Ballantine started the American business firm in 1939 (only months after Pocket Book had published its first ten books) with a staff of three: himself, his wife, Betty, and a stock boy. The original shipments had to be carried by hand up to Ballantine's apartment in New York, where they were stored for distribution. By 1940, the "offices" had been moved once, and then moved again during the war to accommodate growing needs for more space.
In 1941, Lane visited New York, and he wasn't happy with the operation. He hired Kurt Enoch to be the firm's American vice president. With the advent of the war, Ballantine was forced out of his job as importer into the true role of publisher. First, shipments from England were endangered by U-boat attacks; and secondly, Ballantine signed a historic agreement with the Army's Military Service Publishing Company (see the Infantry Journal folder). Enoch would eventually become instrumental in Penguin's transition to New American Library (Signet and Mentor).

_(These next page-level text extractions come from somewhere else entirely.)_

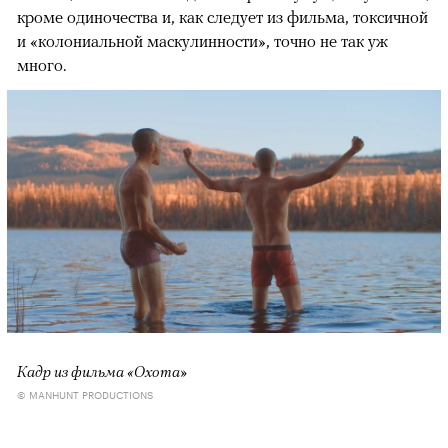
кроме одиночества и, как следует из фильма, токсичной
и «колониальной маскулинности», точно не так уж
много.
Кадр из фильма «Охота»
© MANHUNT PRODUCTIONS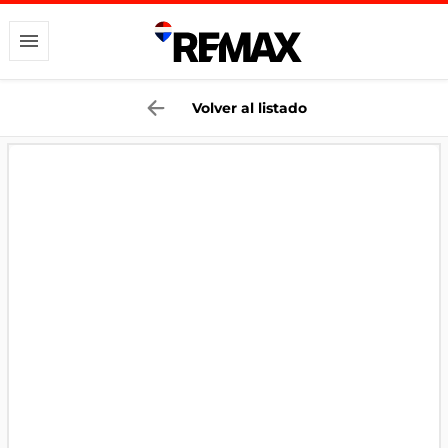
Volver al listado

Signet distributed some reprints of their Penguin books using dust jackets. Jackets were also used on a few earlier paperbacks to include a U.S. price and address on imported British books. See the Dust Jacket section. This was nothing new. Lane wrapped several of his British books in jackets.
The biggest difference in philosophy in the early years probably involved the question of what should be on the covers of the books. In England, the Penguin concept of cover art was pretty straight forward. There usually was none at all; only the title and famous Penguin colophon were present on most covers. That simply wouldn’t do for the more visually-oriented Yanks. On the west side of the pond, the cover sold the work. That law of publishing economics had been firmly established by the wonderful world of pulp magazines. Covers, at first, were very simplistic. In fact, it was not until the Signet years that they became true works of art in themselves.
The first American Penguin was #501, but there are a few of the pre-500 books represented in the database which were imports of earlier British books. Penguin #659 is considered the last Penguin book, though Signet reprinted it as 659A. Notice the differences between the two printings as Penguin became New American Library. The Penguin name lingered for another year (see some "Penguin/Signets" in the Signet section). In the database, a later printing of a Penguin number will often be a Signet publication.
The Penguin S-series wartime books, the volumes they produced for Infantry Journal, and Superior Reprints can be viewed in the Infantry Journal folder.
The Penguin name reemerged in the 1960's, and is still a major source of paperback (and hardcover) books today.